Série d'exercices —
1: Recopiez le passage de l'éditorial qui commence à « Qui aurait parié » et se termine à « coins du monde ? », en substituant « vingt ans » à « trente ans ».
2: D'après l'éditorial, qu'est-ce qui a provoqué la démission du premier ministre Saad Hariri au Liban ?
3: Prolongez l'éditorial sur la vague d'insurrections populaires à la suite de sa dernière phrase.

[Édito]

La fin de la fin de l’histoire

Camille Münzer

La fin de la fin de l’histoire

Camille Münzer

Qui aurait parié que trente ans après la chute du mur de Berlin, le monde serait en proie à une série d’insurrections populaires simultanées aux quatre coins du monde ?

Certainement pas les classes dominantes, qui se sont trouvées surprises et en partie désarçonnées devant les contestations qui ont éclaté un peu partout dans le monde. Après une douzaine de jours, la crise révolutionnaire en Équateur a fait reculer provisoirement le gouvernement de Lenin Moreno aux ordres du FMI. Au Liban deux semaines de manifestations historiques ont provoqué la démission du premier ministre Saad Hariri. Enfin – sans mentionner les soulèvements à Hong Kong, en Haïti ou en Irak – au Chili, où la situation semble le plus avancée, la jeunesse et les travailleurs ont défié la répression sanglante de Sebastián Piñera, le forçant à lever l’état d’urgence et le couvre-feu, suite à deux grèves générales, et à reculer, sans pour autant que la situation ne soit stabilisée, pour le patronat et le gouvernement. Nous serions entrés dans un deuxième cycle de la lutte de classes (après un premier cycle qui a suivi immédiatement la crise économique de 2008) dont le début aurait été marqué par l’irruption des Gilets jaunes sur la scène hexagonale, il y a bientôt un an.

Données extraites —
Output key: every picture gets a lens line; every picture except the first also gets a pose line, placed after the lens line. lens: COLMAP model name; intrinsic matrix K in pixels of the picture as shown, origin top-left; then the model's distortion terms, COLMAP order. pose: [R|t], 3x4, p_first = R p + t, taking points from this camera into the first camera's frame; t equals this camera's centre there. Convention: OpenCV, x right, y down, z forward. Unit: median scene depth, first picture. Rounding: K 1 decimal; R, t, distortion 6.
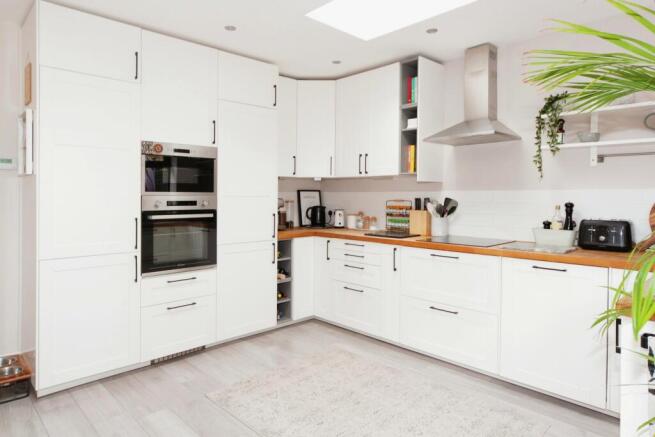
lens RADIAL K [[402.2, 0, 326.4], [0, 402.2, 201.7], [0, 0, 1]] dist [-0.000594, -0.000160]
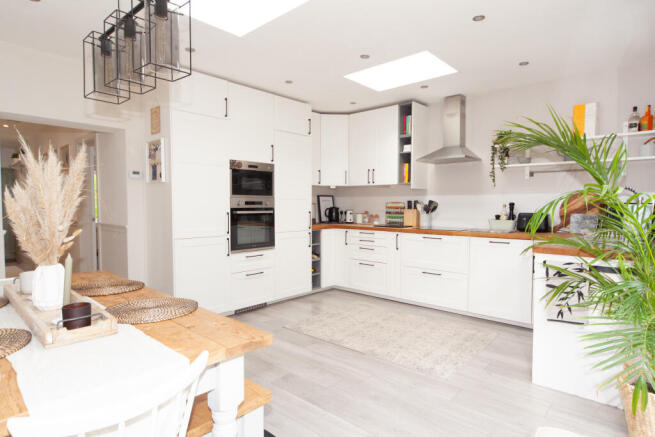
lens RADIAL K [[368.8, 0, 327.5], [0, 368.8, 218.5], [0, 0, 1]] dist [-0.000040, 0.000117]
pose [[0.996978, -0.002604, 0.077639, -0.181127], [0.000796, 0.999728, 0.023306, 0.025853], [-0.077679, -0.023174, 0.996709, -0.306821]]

...

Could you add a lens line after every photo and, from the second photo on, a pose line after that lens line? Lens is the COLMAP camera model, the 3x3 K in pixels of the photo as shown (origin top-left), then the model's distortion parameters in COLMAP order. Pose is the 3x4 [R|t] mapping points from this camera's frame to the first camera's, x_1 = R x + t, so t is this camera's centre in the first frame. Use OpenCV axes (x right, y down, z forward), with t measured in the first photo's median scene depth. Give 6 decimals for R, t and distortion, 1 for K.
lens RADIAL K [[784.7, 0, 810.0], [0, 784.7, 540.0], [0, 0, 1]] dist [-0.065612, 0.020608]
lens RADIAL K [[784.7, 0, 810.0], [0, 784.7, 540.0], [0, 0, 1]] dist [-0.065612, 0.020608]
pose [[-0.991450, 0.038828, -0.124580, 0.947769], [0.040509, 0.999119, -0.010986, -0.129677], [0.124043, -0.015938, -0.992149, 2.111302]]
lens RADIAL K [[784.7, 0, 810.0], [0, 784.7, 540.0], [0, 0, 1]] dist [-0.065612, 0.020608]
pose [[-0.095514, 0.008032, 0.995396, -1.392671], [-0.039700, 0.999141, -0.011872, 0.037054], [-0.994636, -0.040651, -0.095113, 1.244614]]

* * *

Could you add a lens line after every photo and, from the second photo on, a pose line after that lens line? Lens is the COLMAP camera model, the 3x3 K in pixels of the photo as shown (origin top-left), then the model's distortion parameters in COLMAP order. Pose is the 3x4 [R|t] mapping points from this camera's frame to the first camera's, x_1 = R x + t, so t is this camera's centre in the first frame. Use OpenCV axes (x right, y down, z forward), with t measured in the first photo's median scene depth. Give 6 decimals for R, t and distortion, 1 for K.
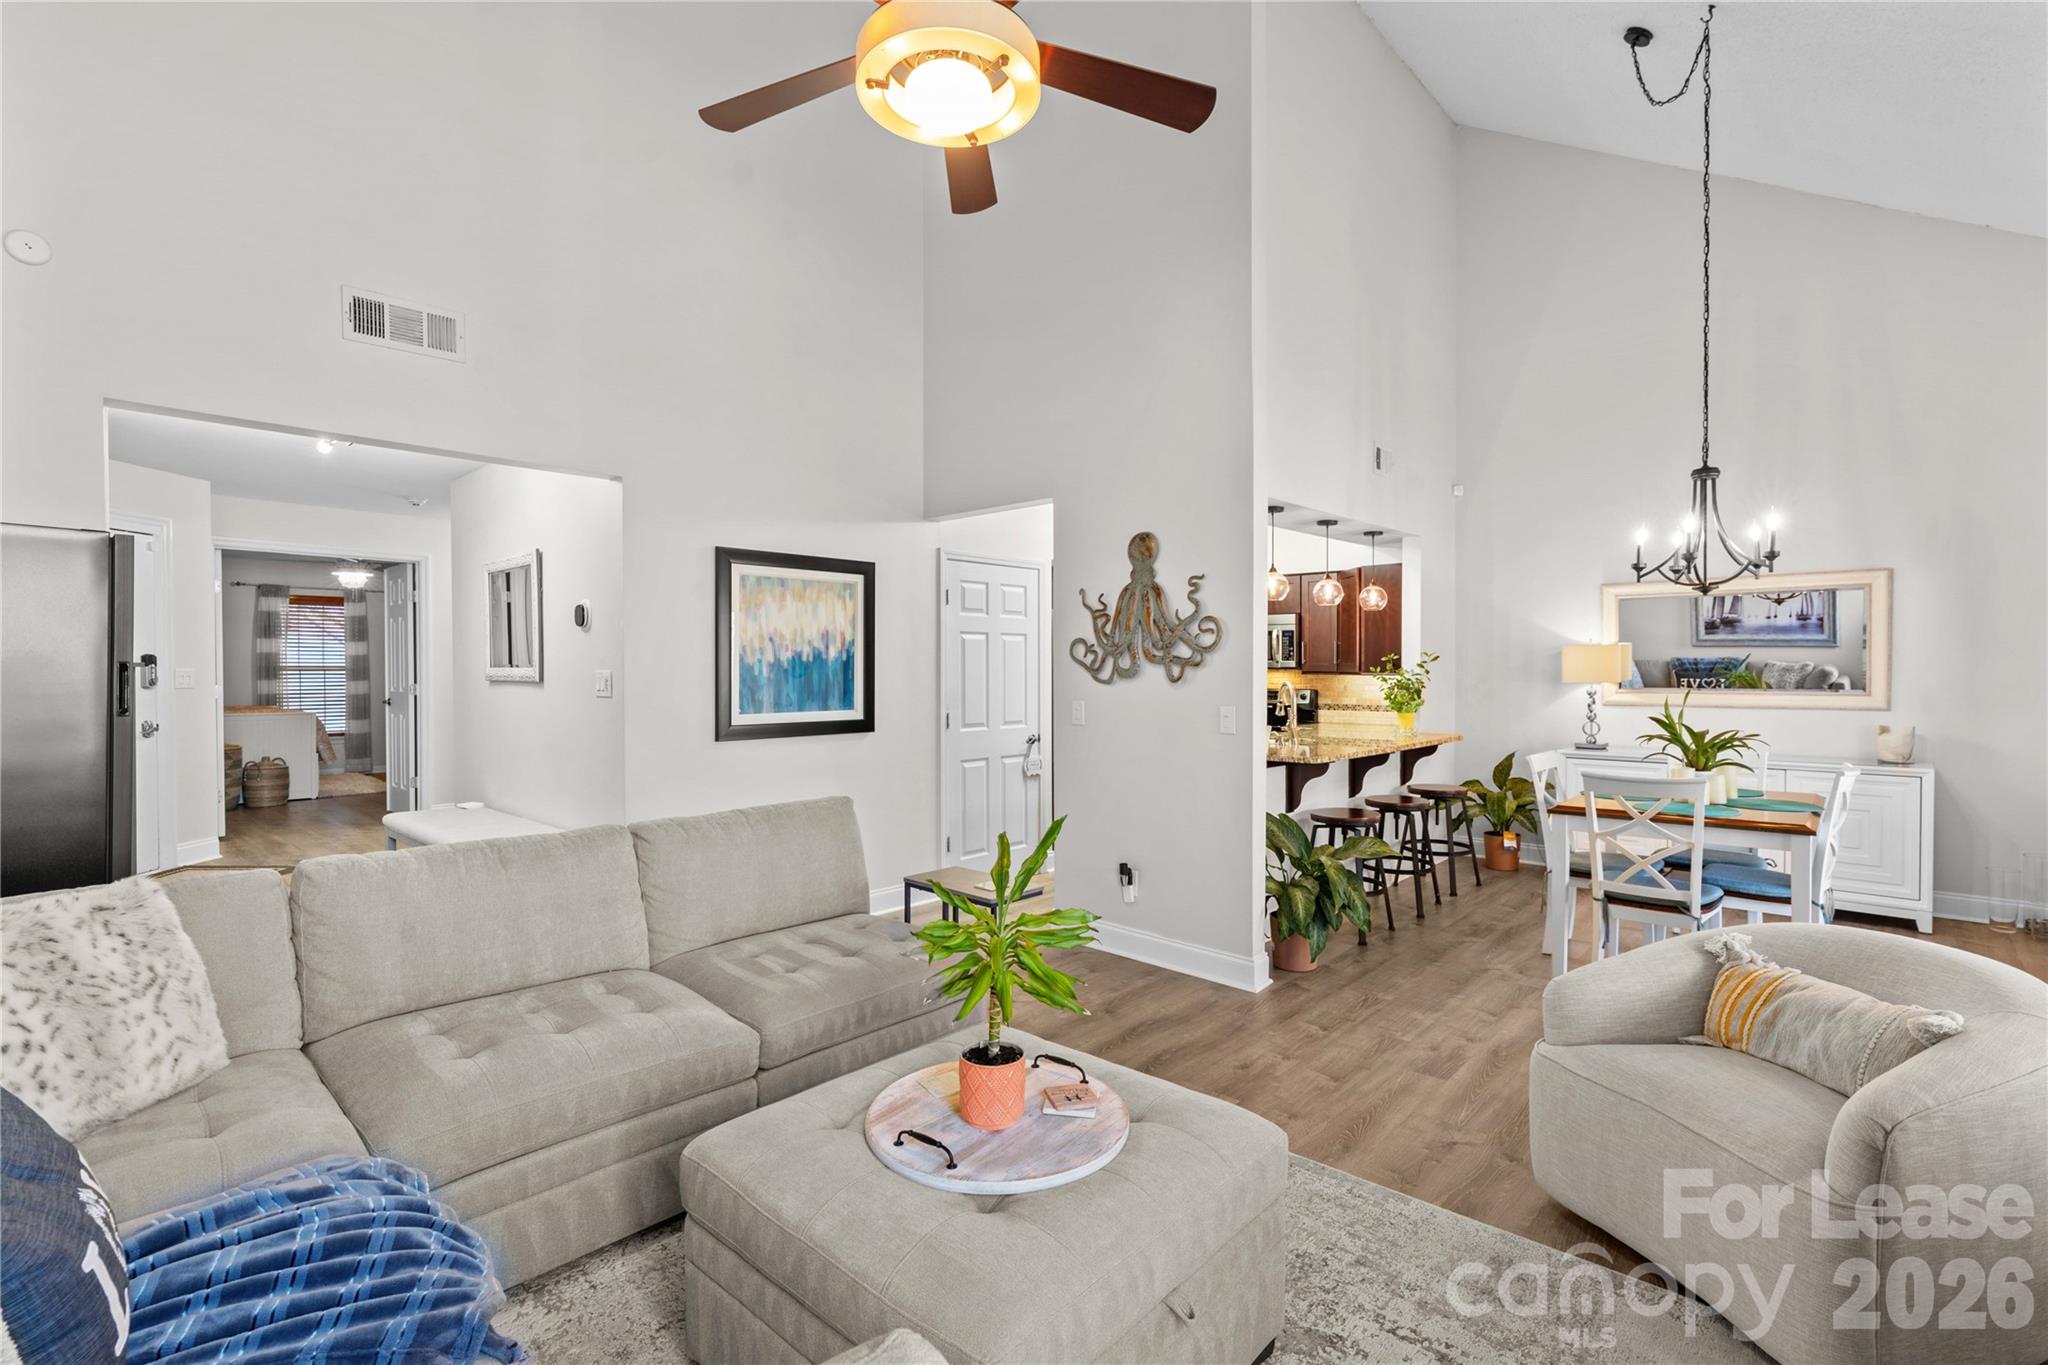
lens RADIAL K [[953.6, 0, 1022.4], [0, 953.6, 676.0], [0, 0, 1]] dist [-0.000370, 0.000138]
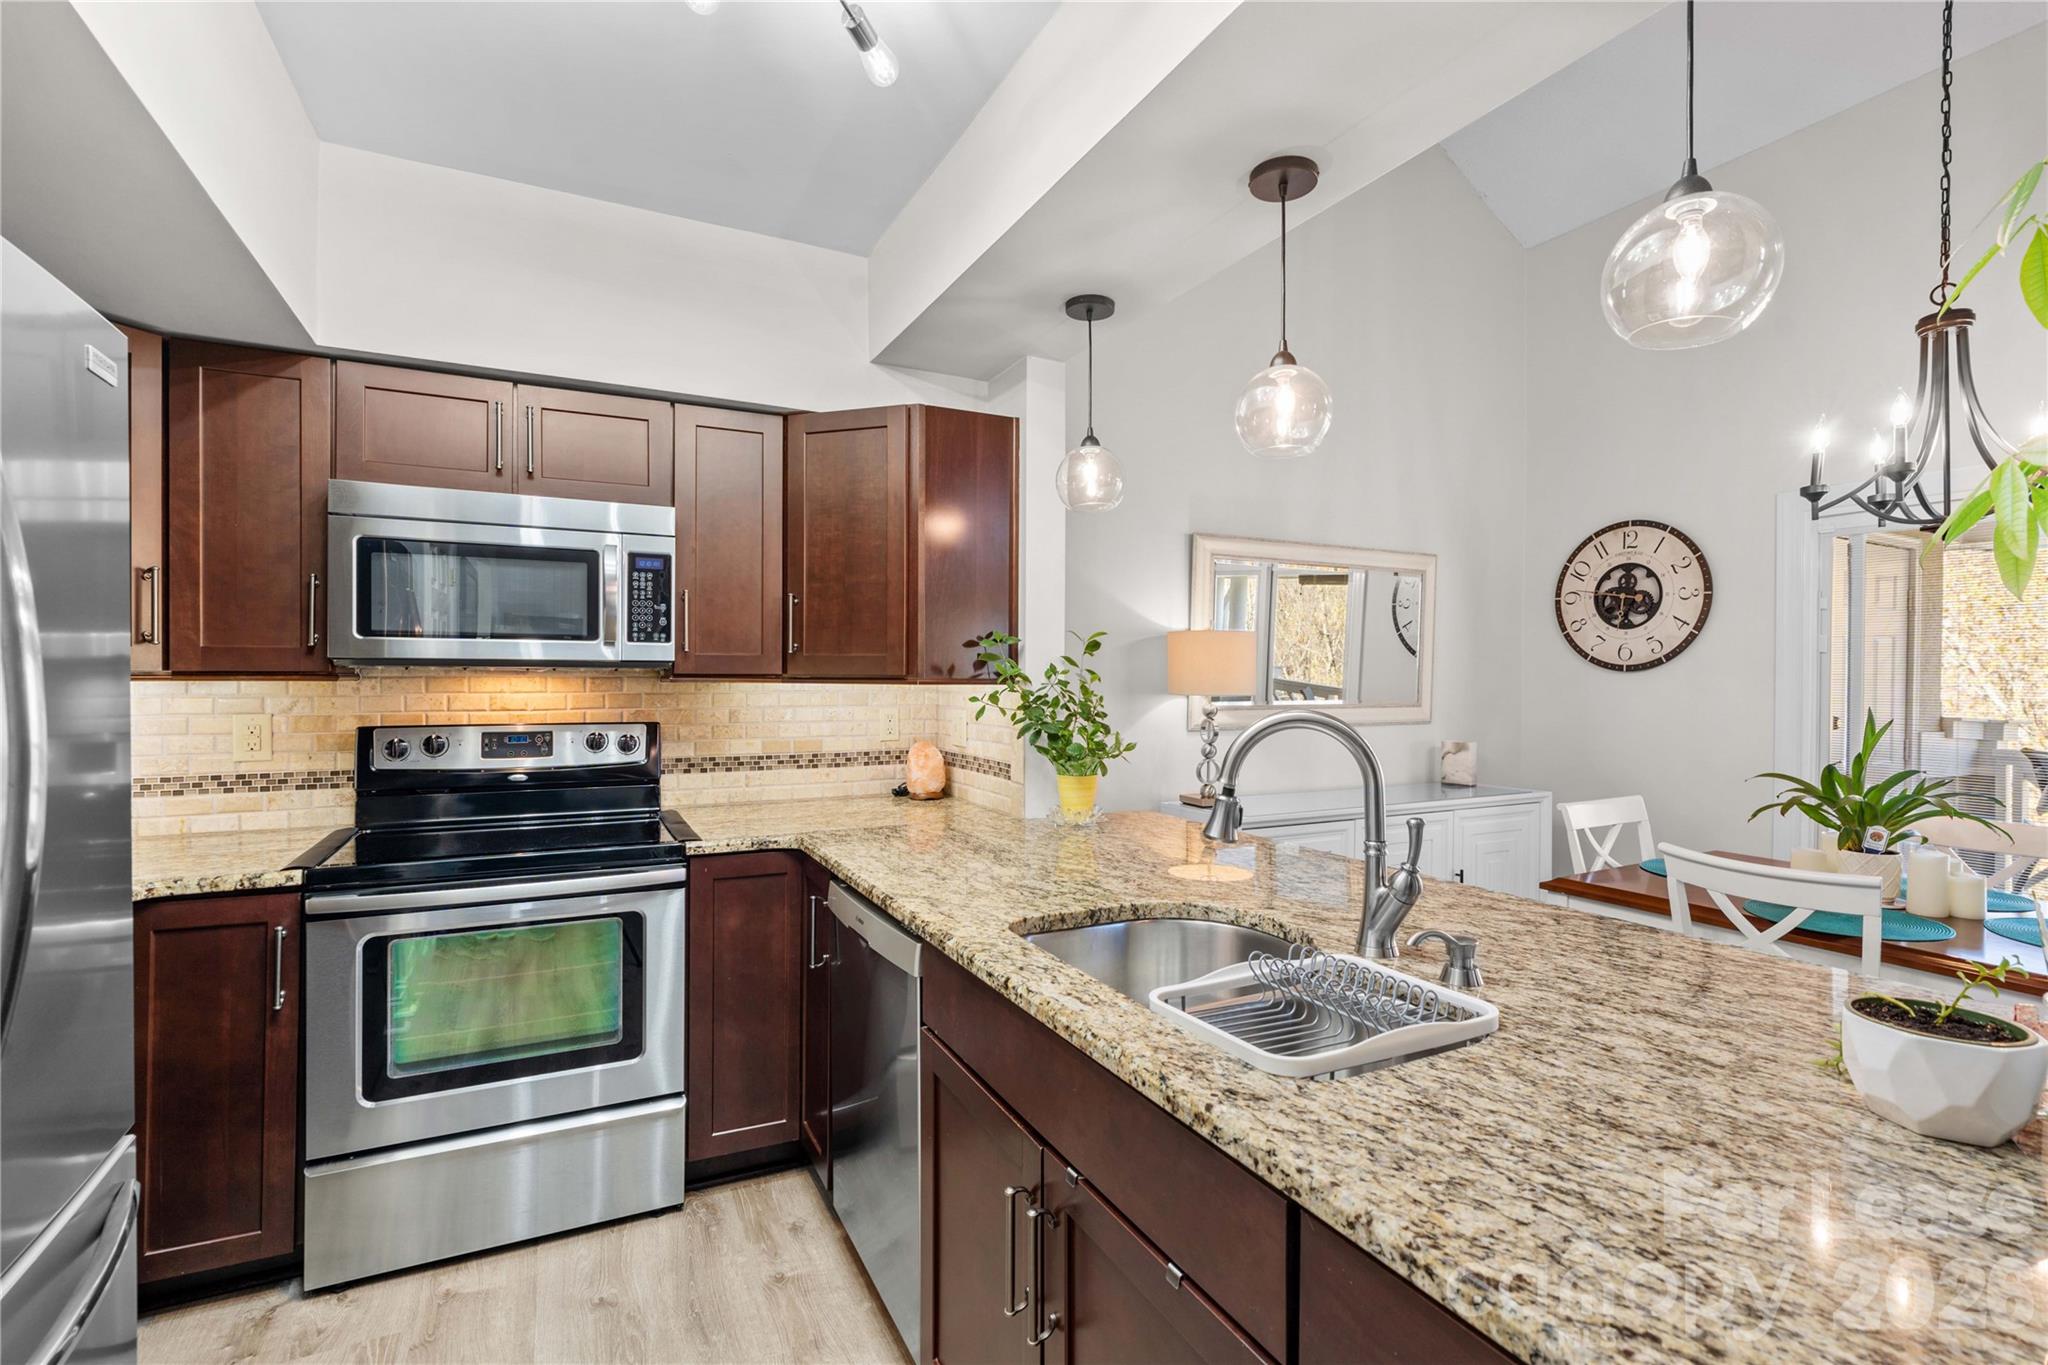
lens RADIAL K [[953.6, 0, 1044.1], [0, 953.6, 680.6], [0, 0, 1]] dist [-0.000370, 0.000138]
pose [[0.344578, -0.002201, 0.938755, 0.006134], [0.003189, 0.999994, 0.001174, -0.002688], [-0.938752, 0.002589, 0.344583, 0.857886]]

Réponses par exercice —
1:
Qui aurait parié que vingt ans après la chute du mur de Berlin, le monde serait en proie à une série d’insurrections populaires simultanées aux quatre coins du monde ?

2: Deux semaines de manifestations historiques.

3:
Il faut saisir l’importance des différents processus de contestation et des journées révolutionnaires qui se déroulent, en cet instant même, sous nos yeux. Le moment néolibéral du capitalisme impérialiste s’est installé et devenu hégémonique à partir des années 1980, mais il a définitivement assis sa domination après la chute du mur de Berlin et de l’effondrement de l’URSS. La bourgeoisie nous avait promis au lendemain du 9 novembre 1989 tantôt la fin de l’histoire, tantôt la disparition du prolétariat et du conflit capital-travail, tantôt un monde où il n’y aurait pas d’alternative à l’ordre capitaliste. Souvent les trois scénarios en même temps. De manière générale, son offensive idéologique a failli imposer l’idée que l’on serait sorti de l’époque des révolutions. Pourtant, trente ans après la chute du Mur, jamais le spectre des révolutions n’a autant plané sur la situation mondiale. Certes, cet ordre a commencé à entrer en crise il y a une dizaine d’années, d’une part, en raison de la crise économique de 2008 et ses suites et, d’autre part, en raison de la complexification des rapports inter-impérialistes et entre l’impérialisme dominant quoi que déclinant, à savoir l’impérialisme étatsunien, et ses concurrents directs.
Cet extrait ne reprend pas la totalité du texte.